Are you willing to put in the effort it takes to be who you want to be?

It is always fun to dream up our goals but doing the actual work is usually where the fun stops. It requires time, strength and motivation but all of this eventually runs out, and you are left with voices of doubt and uncertainty. How do we then keep pushing forward?

In 2020 I pulbished my first book. For a decade I had tried and failed at this task but then something changes. Throughout the whole process I was questioning myself: “Why am I spending time on this? Should I not focus on something else that could improve my career? Does any of this matter in the end or am I deluding myself?” It is hard to stay motivated but the trick is keep going. In the following post I will discuss the experience of progress and motivation by pointing out 2 perspectives on motivation. It demonstrates how Motivation is not something that simply occurs to us but is in fact something rooted in our mindset.

I will begin with the “cookie jar method” from David Goggins’ book Can't Hurt Me: Master Your Mind and Defy the Odds (2018)[i]. For some people the relationship between motivation and accomplishment is linear. You feel motivated, you do and then you accomplish. However, in my experience it is more circular. Accomplishment is also a feeling and a fuel because it works as an example of what one is capable of. It allows you to feel that your target is attainable. Goggins writes that you have remind yourself how tough you are and the things you have already accomplished. When you feel like giving up look into the “cookie jar” which is place (either in your mind or maybe even a real cookie jay) where you store all of the things you endured, overcome and achieved. By tapping into this, you reminded yourself that success is possible because you have done it before[ii]. Use it to reset your mindset.

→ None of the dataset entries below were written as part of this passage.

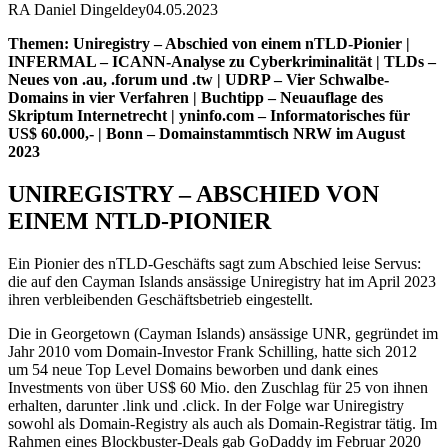
RA Daniel Dingeldey
04.05.2023
Themen: Uniregistry – Abschied von einem nTLD-Pionier |
INFERMAL – ICANN-Analyse zu Cyberkriminalität | TLDs –
Neues von .au, .forum und .tw | UDRP – Vier Schwalbe-
Domains in vier Verfahren | Buchtipp – Neuauflage des
Skriptum Internetrecht | yninfo.com – Informatorisches für
US$ 60.000,- | Bonn – Domainstammtisch NRW im August
2023
UNIREGISTRY – ABSCHIED VON
EINEM NTLD-PIONIER
Ein Pionier des nTLD-Geschäfts sagt zum Abschied leise Servus:
die auf den Cayman Islands ansässige Uniregistry hat im April 2023
ihren verbleibenden Geschäftsbetrieb eingestellt.
Die in Georgetown (Cayman Islands) ansässige UNR, gegründet im
Jahr 2010 vom Domain-Investor Frank Schilling, hatte sich 2012
um 54 neue Top Level Domains beworben und dank eines
Investments von über US$ 60 Mio. den Zuschlag für 25 von ihnen
erhalten, darunter .link und .click. In der Folge war Uniregistry
sowohl als Domain-Registry als auch als Domain-Registrar tätig. Im
Rahmen eines Blockbuster-Deals gab GoDaddy im Februar 2020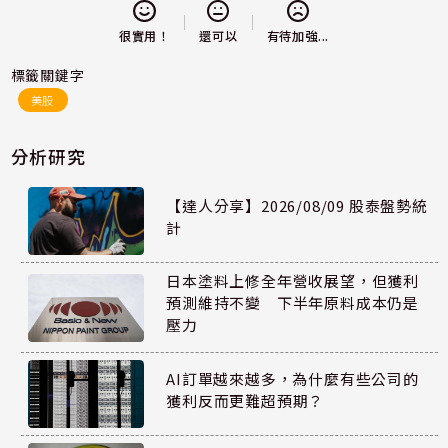
還可以
很實用！
有待加強...
標籤關鍵字
美股
分析研究
【達人分享】2026/08/09 股泰盤勢統
計
日本塗料上修全年營收展望，但獲利
預測維持不變 下半年原料成本仍是
壓力
AI訂單越來越多，為什麼有些公司的
獲利反而更難超預期？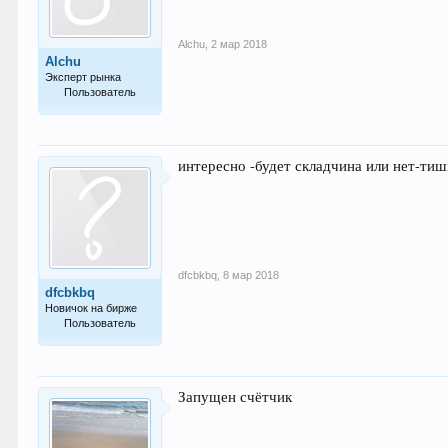
Никаких дополнительных настроек библиотека н
Alchu
,
2 мар 2018
ШАГ 2 - Установка индикатора
Alchu
Эксперт рынка
Пользователь
Скачайте архив с индикатором из
менедже
Откройте терминал и нажмите
Файл - 
797
Перейдите в папку
/MQL4/Indicatos;
Перетяните содержимое архива в папку
I
интересно -будет складчина или нет-ти
ШАГ 3 - Авторизация
Клубные индикаторы работают с привязкой к ва
разных точек. Однако вы не сможете пользовать
А вот с этим что будем делать,,,,,,,,,,.......,,,,??
dfcbkbq
,
8 мар 2018
dfcbkbq
Новичок на бирже
Пользователь
3
Запущен счётчик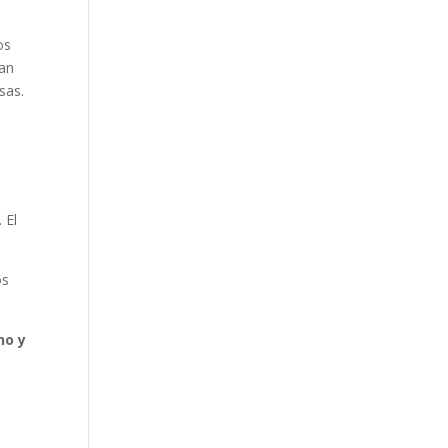
os
tan
sas.
. El
os
no y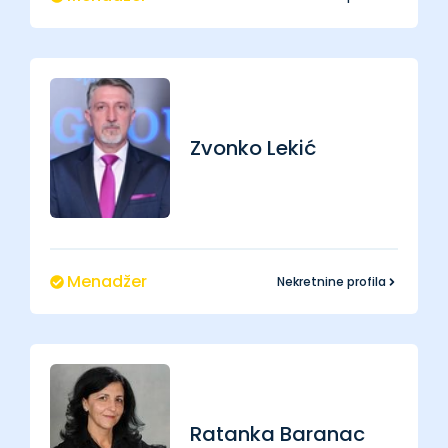
Zvonko
Lekić
Menadžer
Nekretnine profila
Ratanka
Baranac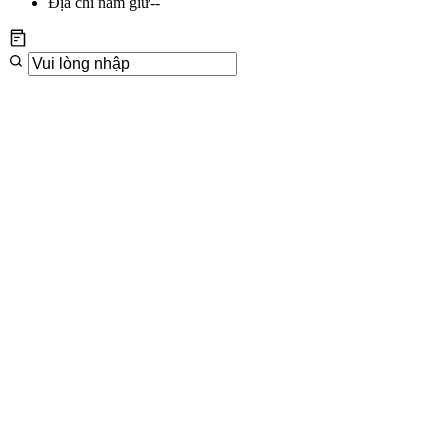
Địa chỉ nắm giữ
--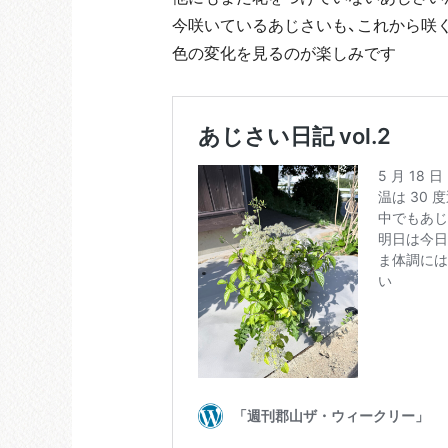
今咲いているあじさいも、これから咲
色の変化を見るのが楽しみです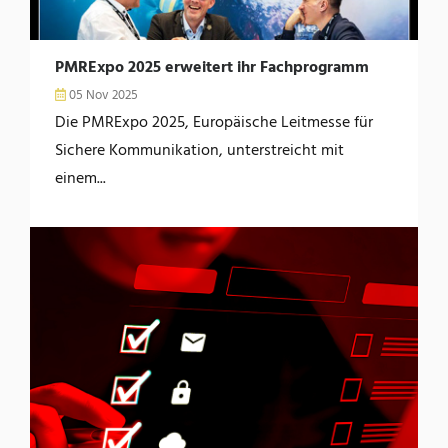
PMRExpo 2025 erweitert ihr Fachprogramm
05 Nov 2025
Die PMRExpo 2025, Europäische Leitmesse für
Sichere Kommunikation, unterstreicht mit
einem...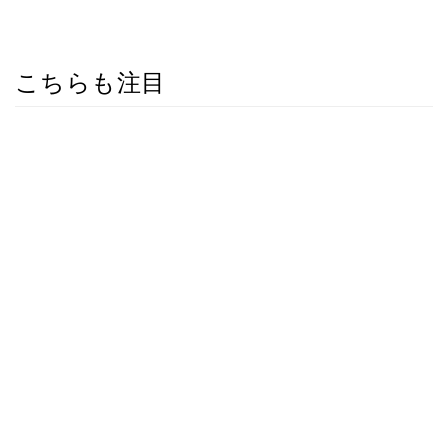
こちらも注目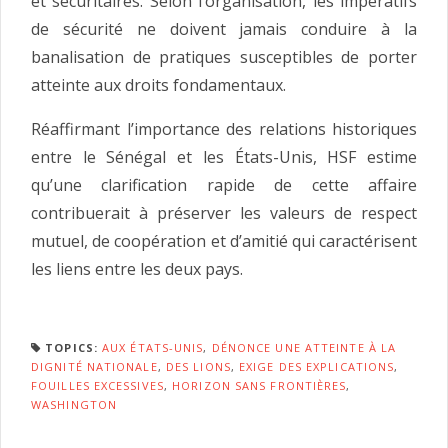
et sécuritaires. Selon l’organisation, les impératifs
de sécurité ne doivent jamais conduire à la
banalisation de pratiques susceptibles de porter
atteinte aux droits fondamentaux.
Réaffirmant l’importance des relations historiques
entre le Sénégal et les États-Unis, HSF estime
qu’une clarification rapide de cette affaire
contribuerait à préserver les valeurs de respect
mutuel, de coopération et d’amitié qui caractérisent
les liens entre les deux pays.
TOPICS:
AUX ÉTATS-UNIS
,
DÉNONCE UNE ATTEINTE À LA
DIGNITÉ NATIONALE
,
DES LIONS
,
EXIGE DES EXPLICATIONS
,
FOUILLES EXCESSIVES
,
HORIZON SANS FRONTIÈRES
,
WASHINGTON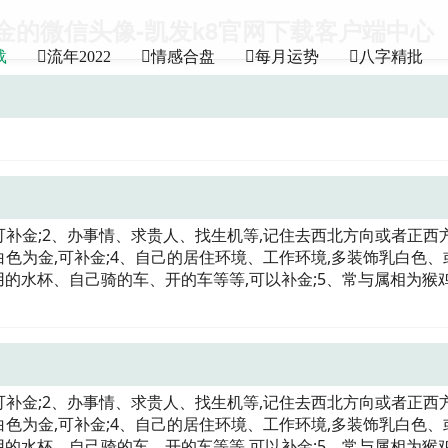
金的微信头像-凯发k8官网下载客户端中心
载
流年2022
情感合盘
每月运势
八字精批
可补金;2、办事情、求贵人、找生机等,记住去西北方向或者正西方
白色为金,可补金;4、自己的居住环境、工作环境,多装饰乳白色、
的水杯、自己骑的车、开的车等等,可以补金;5、常与属相为猴
可补金;2、办事情、求贵人、找生机等,记住去西北方向或者正西方
白色为金,可补金;4、自己的居住环境、工作环境,多装饰乳白色、
的水杯、自己骑的车、开的车等等,可以补金;5、常与属相为猴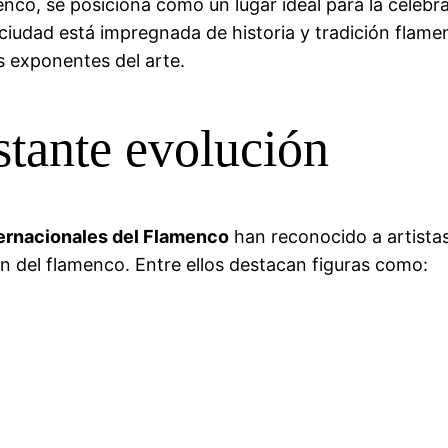
enco, se posiciona como un lugar ideal para la celeb
ciudad está impregnada de historia y tradición flamen
s exponentes del arte.
stante evolución
ernacionales del Flamenco
han reconocido a artista
ión del flamenco. Entre ellos destacan figuras como: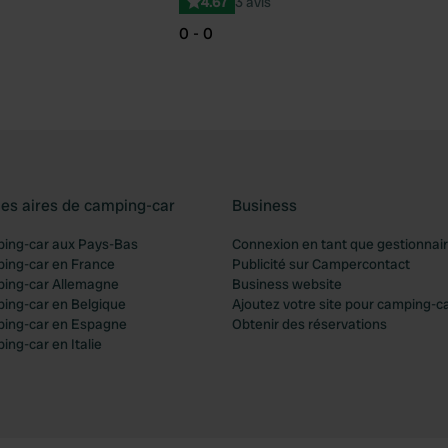
4.67
3 avis
0 - 0
les aires de camping-car
Business
ping-car aux Pays-Bas
Connexion en tant que gestionnai
ping-car en France
Publicité sur Campercontact
ping-car Allemagne
Business website
ping-car en Belgique
Ajoutez votre site pour camping-c
ping-car en Espagne
Obtenir des réservations
ing-car en Italie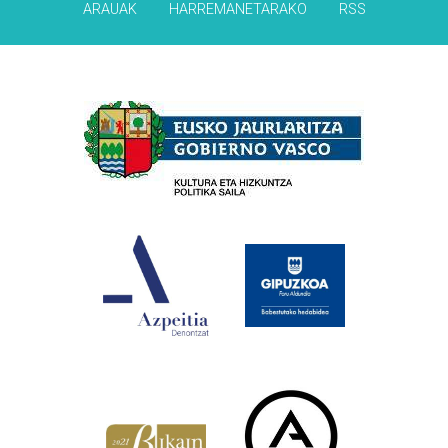
ARAUAK
HARREMANETARAKO
RSS
Babesleak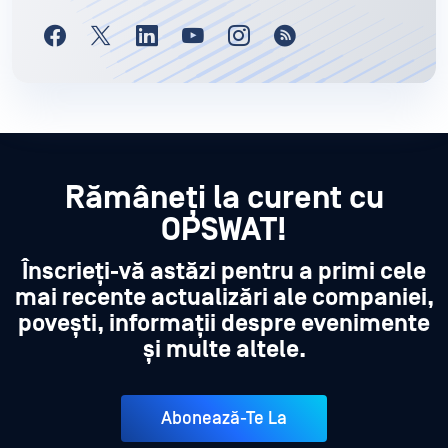
Rămâneți la curent cu
OPSWAT!
Înscrieți-vă astăzi pentru a primi cele
mai recente actualizări ale companiei,
povești, informații despre evenimente
și multe altele.
Abonează-Te La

However, it is not enough. Changing your mindset is related to how you understand your effort. Let us talk about “The locus of control”[iii]. In psychology this term that refers to how strongly people believe they have control over the outcome of situations in their lives. There two types: 1) External, which means that one is not in control of one’s failure and success because they believe that it is external factors that determines it. 2) Internal, it is the opposite because one is then attributing success and failures to one’s effort.

If you belong to the first group, motivation is almost futile because your actions are rendered meaningless and the outcome is just a matter of chance (determined by genes and environment). Even failures are just impersonal events. They are like trees on the road you can’t move. There is nothing to fuel you. If you belong to the later, you understand that efforts and accomplishments are related. Your efforts have an outcome, and that outcome is either success or failure. More importantly, if you do fail it is only a step in your progress, not the end of it. The failure is knowledge and it means that something is not working one way, so you can try another. Change your effort and different results emerge. Find your own rhythm and remember that every step you take is progress. Effort is simply the repetitive act of trying.

Always remember that failures are the not opposite of success. If you are failing, it does not mean that you are not succeeding. It means that you are learning. Language is a funny thing, and I will differently make a port about the impact of discourse on our motivation and accomplishment but for today I would like end this post by reminding people that success and failure are often presented in a binary structure but in its core it makes no sense to put these words next to each other. Accomplishment is a step and failure is a stepping stone but success is the finishing line.

When you are setting goals, remember to break your goals into these steps and stones too. That is how I accomplished my goal for this year. I published a book because I finished writing it. I finished writing it because I wrote a page, a verse and a word over and over again.

Everything you do, it matters. It only stops mattering when you stop trying.